Writing a good summary is one thing. Delivering it under pressure is another. The gap between the two is closed only by practice, and most candidates don't do nearly enough of it.
Start by recording yourself. It's uncomfortable, but it's the fastest way to hear what you actually sound like. Listen for filler words, for hedging, for the moments where your confidence dips. Most people speak faster when they're nervous, so a summary that comes in at three minutes in your kitchen might run to two minutes twenty in the viva room. Account for that.
Then practise with someone outside your field. Give them no context. Just deliver the summary and ask them to tell you what your research is about. If they can answer that question accurately, you've done it. If they can't, you've identified exactly where the gaps are – either in clarity, structure, or assuming too much shared knowledge. Or you might need to find smarter friends (jk).
The other thing worth doing is practising your summary as the opening to a longer session. Deliver it, then answer follow-up questions. This is the closest thing to the real viva experience you can manufacture on your own – and it's exactly what [VivaCoach](https://vivacoach.ai) is built for. Upload your thesis, deliver your opening summary, and let the examiner scrutinise it. You'll quickly find out whether your three minutes holds up when the questions start coming.
A viva summary is slightly different from a public-facing 3MT. Your examiner knows the field, so you don't need to over-explain basic concepts. What they want to hear in those first three minutes is that you understand your own work clearly, that you can articulate its significance without prompting, and that you're not going to spend the next two hours being defensive about it.
The tone should be confident but not arrogant. You're not performing. You're answering a question from someone who has read your thesis and wants to understand how you think about it.
It happens. You're thirty seconds into your summary and the examiner cuts in with a question. It can feel destabilising, but it isn't necessarily a bad sign – it often just means they're engaged and want to follow a thread before it disappears.
Answer the question briefly and then return to where you were. Something like: "That's a good point – I'll come back to that in more detail shortly, but to finish the overview..." gives you a graceful way to complete your summary before diving into the detail.
If the examiner keeps pushing – fine. Let the summary go. You've demonstrated you had one, and the viva has simply started a little earlier than expected. What matters is that you're not thrown by it.

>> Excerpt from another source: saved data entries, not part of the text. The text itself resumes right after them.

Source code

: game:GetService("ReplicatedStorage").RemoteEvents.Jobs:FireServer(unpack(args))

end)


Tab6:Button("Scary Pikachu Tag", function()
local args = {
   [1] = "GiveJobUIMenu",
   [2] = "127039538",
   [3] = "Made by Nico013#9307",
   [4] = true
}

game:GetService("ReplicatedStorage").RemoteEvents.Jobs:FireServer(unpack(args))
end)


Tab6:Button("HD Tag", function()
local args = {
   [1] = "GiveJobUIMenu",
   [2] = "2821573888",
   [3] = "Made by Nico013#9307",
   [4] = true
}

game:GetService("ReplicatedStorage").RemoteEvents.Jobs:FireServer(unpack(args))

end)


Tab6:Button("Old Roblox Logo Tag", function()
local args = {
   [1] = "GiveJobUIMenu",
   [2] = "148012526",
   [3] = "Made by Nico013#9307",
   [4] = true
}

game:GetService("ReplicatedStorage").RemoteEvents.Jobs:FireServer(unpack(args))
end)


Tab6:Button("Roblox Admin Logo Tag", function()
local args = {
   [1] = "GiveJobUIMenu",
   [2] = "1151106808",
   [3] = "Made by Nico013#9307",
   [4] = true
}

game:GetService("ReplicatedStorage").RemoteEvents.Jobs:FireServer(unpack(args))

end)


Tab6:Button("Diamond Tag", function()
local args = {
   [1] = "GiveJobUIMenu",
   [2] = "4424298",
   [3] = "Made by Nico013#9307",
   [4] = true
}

The best preparation for this scenario is practice under realistic conditions. If you've only ever rehearsed your summary in silence, an interruption will feel like an ambush. If you've practised with someone who asks questions mid-flow, you'll handle it without breaking stride.
After you've delivered your summary, stop. Don't fill the silence. Don't add "...but there's obviously a lot more to say." Just stop and let them respond. That pause is not awkward – it's you demonstrating that you said what you meant to say and you're ready for the next question.
That composure right at the start of the viva sets the tone for everything that follows. The strongest candidates are those who walk in knowing exactly what they want to say – and when to stop saying it. Your three minutes is your first chance to establish your authority over your material.